Il n'est pas démontré par ailleurs par la société Infractive l'existence de manoeuvres des dirigeants destinées à organiser un schéma patrimonial qui lui serait défavorable ou à mettre en péril le recouvrement des sommes dues en cas de confirmation de la décision ou d'accueil de son appel incident.
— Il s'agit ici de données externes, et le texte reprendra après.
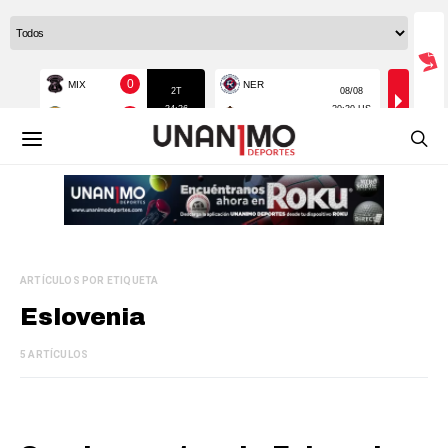
ARTÍCULOS POR ETIQUETA
Eslovenia
5 ARTÍCULOS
En particulier, elle ne démontre aucunement que les bénéfices de la société THD Optic soient remontés aux sociétés patrimoniales de MM. [K] et [J] et ce alors même qu'elle invoque la situation particulièrement favorable de la société THD Optic qu'elle estime parfaitement en mesure d'exécuter la décision en relevant dans la liasse fiscale 2023 un report à nouveau de 670083 euros.

Au regard de ces éléments, de l'avancée de la procédure d'appel et du fait qu'il est sollicité par les appelants l'infirmation totale des condamnations prononcées à leur encontre tant au regard de l'existence même des actes de concurrence déloyale que des préjudices invoqués, l'exécution provisoire n'est pas nécessaire et il n'y a pas lieu de la prononcer.

Il sera précisé que si les deux parties avaient en première instance sollicité le prononcé de l'exécution provisoire leur demande ne visait que les chefs de condamnations faisant droit à leurs demandes d'indemnisation respectives.

Il sera ajouté que la décision qui réparant une omission de statuer prononce l'exécution provisoire n'a pas d'effet rétroactif et en conséquence la radiation de la procédure d'appel, sanction de l'inexécution de la décision de première instance ne saurait être prononcée par la décision même qui sur le fondement de l'article 525-1 ancien du code de procédure civile assortit la décision de première instance de l'exécution provisoire.

Il convient en conséquence réparant sur le fondement de l'article 525-1 du code de procédure civile l'omission de statuer des premiers juges quant à l'exécution provisoire sollicitée, de dire n'y avoir lieu de prononcer cette exécution provisoire et de débouter en conséquence la société Infractive de ses demandes de voir assortir le jugement entrepris de l'exécution provisoire et prononcer la radiation de la procédure d'appel.

Il n'est pas justifié que le présent incident constitue un abus de droit en présence d'une véritable omission de statuer des premiers juges.

Il convient en conséquence de débouter les appelants de leurs demandes relatives au prononcé d'une amende civile et de dommages et intérêts pour procédure abusive.

Il convient de condamner la société Infractive aux entiers dépens de l'incident et de dire n'y avoir lieu à application de l'article 700 du code de procédure civile.

PAR CES MOTIFS

Nous conseiller de la mise en état statuant contradictoirement et par mise à disposition de la décision au greffe,

Disons que les premiers juges ont omis de statuer sur la demande relative à l'exécution provisoire ;

Disons n'y avoir lieu à assortir la décision entreprise de l'exécution provisoire ;

Déboutons la société Infractive de ces demandes de prononcé de l'exécution provisoire et de radiation de l'affaire ;

Déboutons les appelants de leurs demandes relatives au prononcé d'une amende civile et de dommages et intérêts pour procédure abusive ;

Condamnons la société Infractive aux entiers dépens de l'incident ;

Disons n'y avoir lieu à application de l'article 700 du code de procédure civile ;

Renvoyons la procédure à l'audience de mise en état en date du 3 avril 2025.